Tim Collins described David Wilson's digital reputation management team as "magical". Yet they appear to not be able to use Google properly.
The name of the fake client created by The Independent and the Bureau of Investigative Journalism was the Azimov Group. If you put "Azimov Group" into Google, you get 57 results (at time of writing). Seven of which are links to The Independent story, or news aggregrators or blogs also covering the scoop. One of the pages is what appears to be a failed attempt to set up a page about the group on a Japanese Wikipedia-type site.
The Azimov Group's website is simply a holding page with a name, address and mobile phone number.
Now I know that the schtick was that it was a relatively unofficial, secret, clubby clique of business people. But seriously? Only 50 hits and it didn't start any alarm bells ringing?
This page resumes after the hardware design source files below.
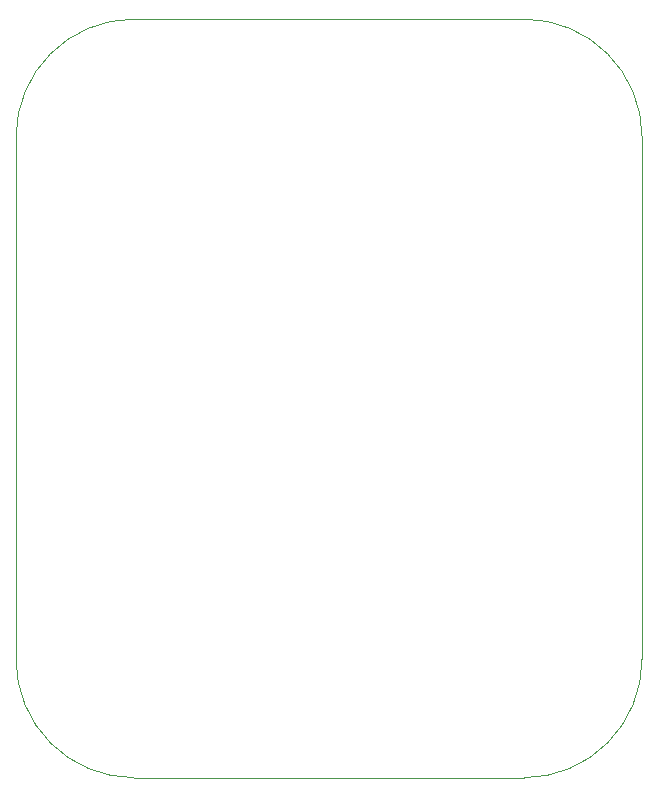
<source format=gbr>
%TF.GenerationSoftware,KiCad,Pcbnew,9.0.4*%
%TF.CreationDate,2025-11-05T17:51:59+01:00*%
%TF.ProjectId,FliperKAd,466c6970-6572-44b4-9164-2e6b69636164,rev?*%
%TF.SameCoordinates,Original*%
%TF.FileFunction,Profile,NP*%
%FSLAX46Y46*%
G04 Gerber Fmt 4.6, Leading zero omitted, Abs format (unit mm)*
G04 Created by KiCad (PCBNEW 9.0.4) date 2025-11-05 17:51:59*
%MOMM*%
%LPD*%
G01*
G04 APERTURE LIST*
%TA.AperFunction,Profile*%
%ADD10C,0.050000*%
%TD*%
G04 APERTURE END LIST*
D10*
X177000000Y-68986060D02*
X176997037Y-113228964D01*
X187000000Y-123228926D02*
X220000000Y-123228941D01*
X220010000Y-59000000D02*
G75*
G02*
X230010000Y-69000000I0J-10000000D01*
G01*
X177000000Y-68986057D02*
G75*
G02*
X186986057Y-59000000I9986060J-3D01*
G01*
X230000000Y-113200000D02*
G75*
G02*
X220000000Y-123228972I-10000000J-28930D01*
G01*
X220010000Y-59000000D02*
X186980000Y-59000000D01*
X187000000Y-123228964D02*
G75*
G02*
X177000036Y-113228964I0J9999964D01*
G01*
X229999999Y-113200000D02*
X230010000Y-69000000D01*
M02*

</source>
In the age of Wikileaks, Wikipedia and 24-hour crowd-sourced coverage of, well, just about everything, you found just 50 hits about an international investor group with links to a dodgy Central Asian regime and thought, yep, seems like it's all legit and not made up at all.
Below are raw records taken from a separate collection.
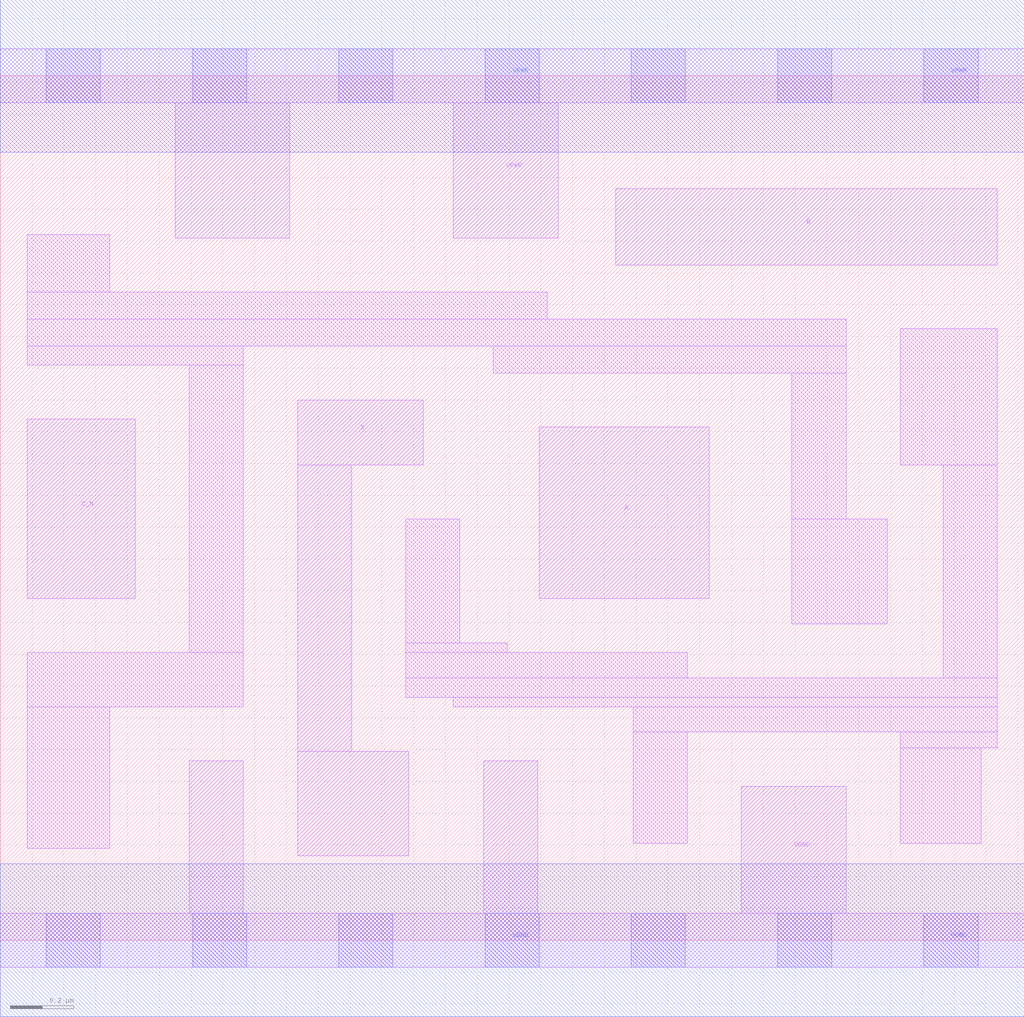
<source format=lef>
# Copyright 2020 The SkyWater PDK Authors
#
# Licensed under the Apache License, Version 2.0 (the "License");
# you may not use this file except in compliance with the License.
# You may obtain a copy of the License at
#
#     https://www.apache.org/licenses/LICENSE-2.0
#
# Unless required by applicable law or agreed to in writing, software
# distributed under the License is distributed on an "AS IS" BASIS,
# WITHOUT WARRANTIES OR CONDITIONS OF ANY KIND, either express or implied.
# See the License for the specific language governing permissions and
# limitations under the License.
#
# SPDX-License-Identifier: Apache-2.0

VERSION 5.7 ;
  NAMESCASESENSITIVE ON ;
  NOWIREEXTENSIONATPIN ON ;
  DIVIDERCHAR "/" ;
  BUSBITCHARS "[]" ;
UNITS
  DATABASE MICRONS 200 ;
END UNITS
MACRO sky130_fd_sc_hd__or3b_2
  CLASS CORE ;
  SOURCE USER ;
  FOREIGN sky130_fd_sc_hd__or3b_2 ;
  ORIGIN  0.000000  0.000000 ;
  SIZE  3.220000 BY  2.720000 ;
  SYMMETRY X Y R90 ;
  SITE unithd ;
  PIN A
    ANTENNAGATEAREA  0.126000 ;
    DIRECTION INPUT ;
    USE SIGNAL ;
    PORT
      LAYER li1 ;
        RECT 1.695000 1.075000 2.230000 1.615000 ;
    END
  END A
  PIN B
    ANTENNAGATEAREA  0.126000 ;
    DIRECTION INPUT ;
    USE SIGNAL ;
    PORT
      LAYER li1 ;
        RECT 1.935000 2.125000 3.135000 2.365000 ;
    END
  END B
  PIN C_N
    ANTENNAGATEAREA  0.126000 ;
    DIRECTION INPUT ;
    USE SIGNAL ;
    PORT
      LAYER li1 ;
        RECT 0.085000 1.075000 0.425000 1.640000 ;
    END
  END C_N
  PIN X
    ANTENNADIFFAREA  0.445500 ;
    DIRECTION OUTPUT ;
    USE SIGNAL ;
    PORT
      LAYER li1 ;
        RECT 0.935000 0.265000 1.285000 0.595000 ;
        RECT 0.935000 0.595000 1.105000 1.495000 ;
        RECT 0.935000 1.495000 1.330000 1.700000 ;
    END
  END X
  PIN VGND
    DIRECTION INOUT ;
    SHAPE ABUTMENT ;
    USE GROUND ;
    PORT
      LAYER li1 ;
        RECT 0.000000 -0.085000 3.220000 0.085000 ;
        RECT 0.595000  0.085000 0.765000 0.565000 ;
        RECT 1.520000  0.085000 1.690000 0.565000 ;
        RECT 2.330000  0.085000 2.660000 0.485000 ;
      LAYER mcon ;
        RECT 0.145000 -0.085000 0.315000 0.085000 ;
        RECT 0.605000 -0.085000 0.775000 0.085000 ;
        RECT 1.065000 -0.085000 1.235000 0.085000 ;
        RECT 1.525000 -0.085000 1.695000 0.085000 ;
        RECT 1.985000 -0.085000 2.155000 0.085000 ;
        RECT 2.445000 -0.085000 2.615000 0.085000 ;
        RECT 2.905000 -0.085000 3.075000 0.085000 ;
      LAYER met1 ;
        RECT 0.000000 -0.240000 3.220000 0.240000 ;
    END
  END VGND
  PIN VPWR
    DIRECTION INOUT ;
    SHAPE ABUTMENT ;
    USE POWER ;
    PORT
      LAYER li1 ;
        RECT 0.000000 2.635000 3.220000 2.805000 ;
        RECT 0.550000 2.210000 0.910000 2.635000 ;
        RECT 1.425000 2.210000 1.755000 2.635000 ;
      LAYER mcon ;
        RECT 0.145000 2.635000 0.315000 2.805000 ;
        RECT 0.605000 2.635000 0.775000 2.805000 ;
        RECT 1.065000 2.635000 1.235000 2.805000 ;
        RECT 1.525000 2.635000 1.695000 2.805000 ;
        RECT 1.985000 2.635000 2.155000 2.805000 ;
        RECT 2.445000 2.635000 2.615000 2.805000 ;
        RECT 2.905000 2.635000 3.075000 2.805000 ;
      LAYER met1 ;
        RECT 0.000000 2.480000 3.220000 2.960000 ;
    END
  END VPWR
  OBS
    LAYER li1 ;
      RECT 0.085000 0.290000 0.345000 0.735000 ;
      RECT 0.085000 0.735000 0.765000 0.905000 ;
      RECT 0.085000 1.810000 0.765000 1.870000 ;
      RECT 0.085000 1.870000 2.660000 1.955000 ;
      RECT 0.085000 1.955000 1.720000 2.040000 ;
      RECT 0.085000 2.040000 0.345000 2.220000 ;
      RECT 0.595000 0.905000 0.765000 1.810000 ;
      RECT 1.275000 0.765000 3.135000 0.825000 ;
      RECT 1.275000 0.825000 2.160000 0.905000 ;
      RECT 1.275000 0.905000 1.595000 0.935000 ;
      RECT 1.275000 0.935000 1.445000 1.325000 ;
      RECT 1.425000 0.735000 3.135000 0.765000 ;
      RECT 1.550000 1.785000 2.660000 1.870000 ;
      RECT 1.990000 0.305000 2.160000 0.655000 ;
      RECT 1.990000 0.655000 3.135000 0.735000 ;
      RECT 2.490000 0.995000 2.790000 1.325000 ;
      RECT 2.490000 1.325000 2.660000 1.785000 ;
      RECT 2.830000 0.305000 3.085000 0.605000 ;
      RECT 2.830000 0.605000 3.135000 0.655000 ;
      RECT 2.830000 1.495000 3.135000 1.925000 ;
      RECT 2.965000 0.825000 3.135000 1.495000 ;
  END
END sky130_fd_sc_hd__or3b_2
END LIBRARY

</source>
*FWIW, I do draw a distinction between what Collins, Richmond and Wilson claimed as an extreme form of marketing, and the actual truth of their influence. But what a way to earn a living. And I say that as somebody who has had a career in this field. Though always, I hope, knew where to draw the line. (Somewhere several thousand miles before cotton harvesting child labourers in Central Asia, by the way).